12. The information required to be set forth in the Registration Statement in
answer to Item 9, Item 10 (insofar as it relates to our firm) and Item 11(c) of
Form S-1 is to such counsel's knowledge accurately set forth therein in all
material respects or no response is required with respect to such Items.
13. The Company is not an "investment company" or an entity "controlled" by an
"investment company" as such terms are defined in the Investment Company Act of
1940, as amended.
You are advised that we have participated in conferences with officers and
representatives of the Company and with its independent public accountants at
which the affairs of the Company and the contents of the Registration Statement
and Prospectus and exhibits thereto were discussed. There can be no assurance
that all possible material facts as to the Company we discussed at such
meetings.

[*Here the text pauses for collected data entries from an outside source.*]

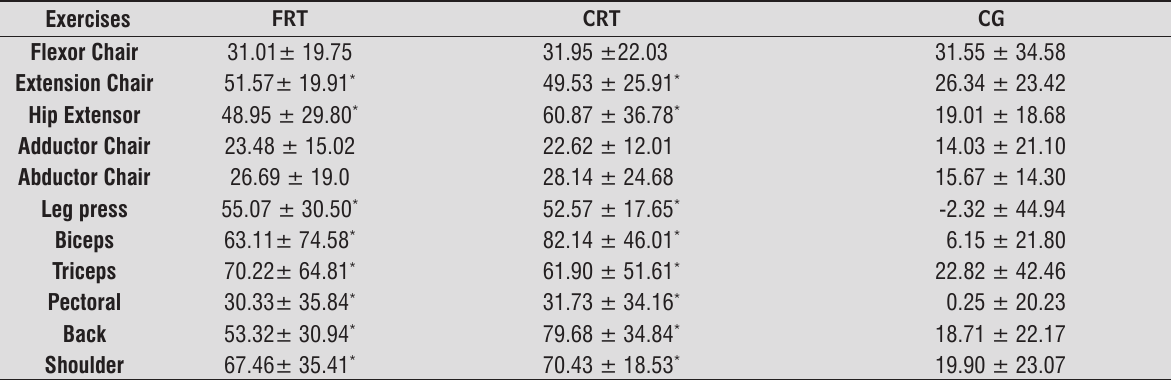
Table 4 - Percentage gain in the 1RM test of the exercises for the upper and lower limbs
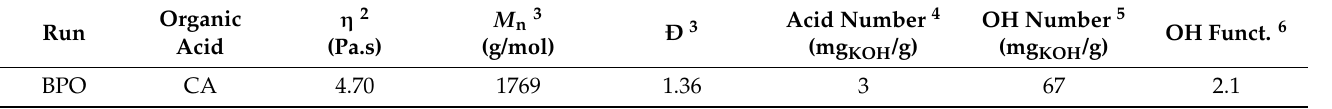
Table 2. Properties of bio-polyol 1 .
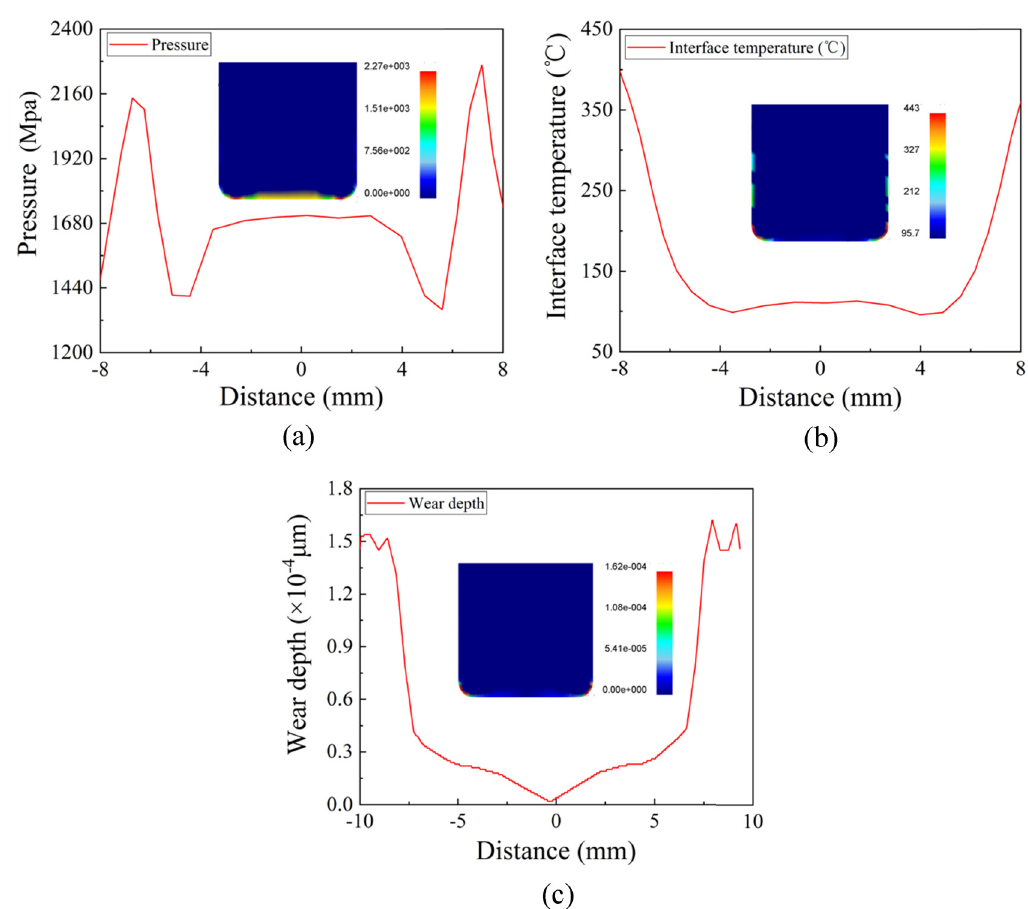
Figure 11: Nephograms of cold extrusion die corresponding to ( a ) interface pressure, ( b ) interface temperature, and ( c ) wear depth. Note: the curve represents the speci fi c value along the bottom boundary of the die; the bottom center is the original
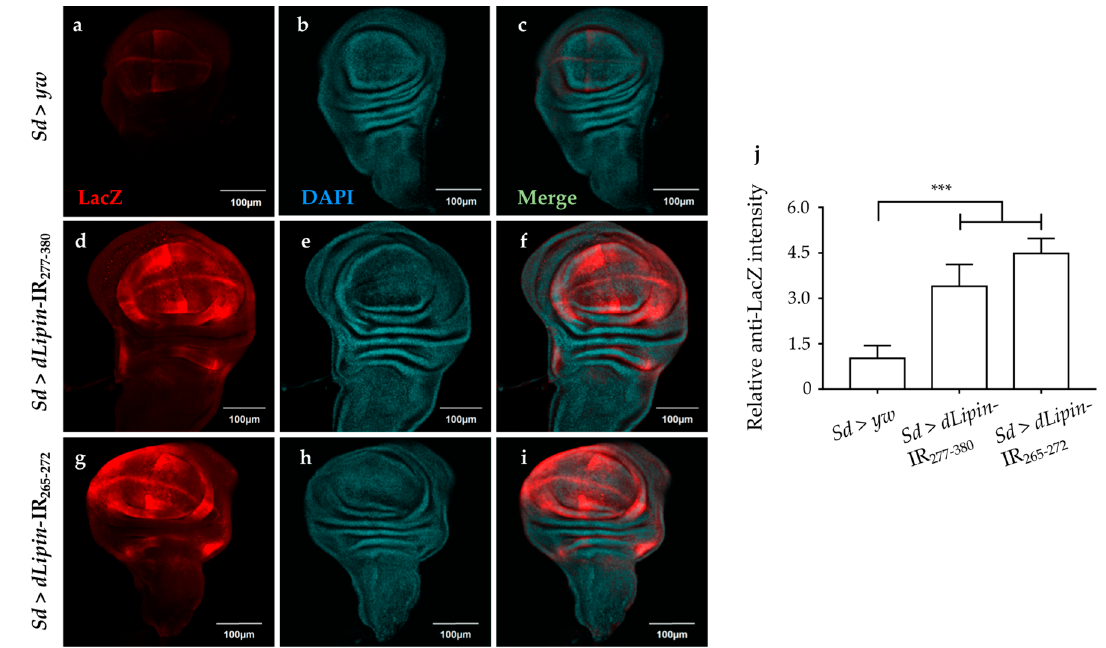
Figure 8. Knockdown of dLipin activates the pro-apoptotic gene reaper . Wing imaginal discs from the 3rd-instar larvae of control and dLipin -kd flies that carry rpr -lacZ were stained with an anti-lacZ antibody ( a, d, g ) and with DAPI ( b, e, h ). Both images were merged ( c, f, i ). The fluorescence intensities in the wing pouch stained with anti-lacZ were analyzed using MetaMorph software ( n = 14 for each genotype) ( j ). Data are expressed as the means ± S.D. The statistical significance of the difference between control and dLipin -kd flies was evaluated using one-way ANOVA. ***, p < 0.01; Scale bar, 100 µm; IR, inverted repeat. Genotypes: Sd -GAL4/+; +; rpr -lacZ/+ ( a – c ), Sd -GAL4/+; UAS - dLipin- IR 277-380 /+; rpr -lacZ/+ ( d – f ), Sd -GAL4/+; UAS -dLipin- IR 254-476 /+; rpr -lacZ/+ ( g – i ).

Further, the limitations inherent in the independent verification of
factual matters and the character of determinations involved in the registration
process are such that we cannot vouch for and do not assume any responsibility
for the accuracy or completeness of the statements contained in the Registration
Statement and the Prospectus, as amended or supplemented, but we hereby confirm
to you that, in the course of such meetings and our other work in connection
with the Registration Statement and the Prospectus, nothing has come to our
attention to lead us to believe that the Registration Statement and Prospectus
(except as to the financial statements and schedules and other financial (and
statistical) data contained therein as to which we make no statement) at the
time the Registration Statement became effective, the Prospectus, or any
amendment or supplement thereto, as of the date it was filed pursuant to Rule
424(b) of the rules and regulations under the Securities Act, and the
Registration Statement and the Prospectus, or any amendment or supplement
thereto, as of this date contain any untrue statement of material fact or omit
to state a material fact necessary in order to make the statements therein, in
light of the circumstances under which they were made, not misleading.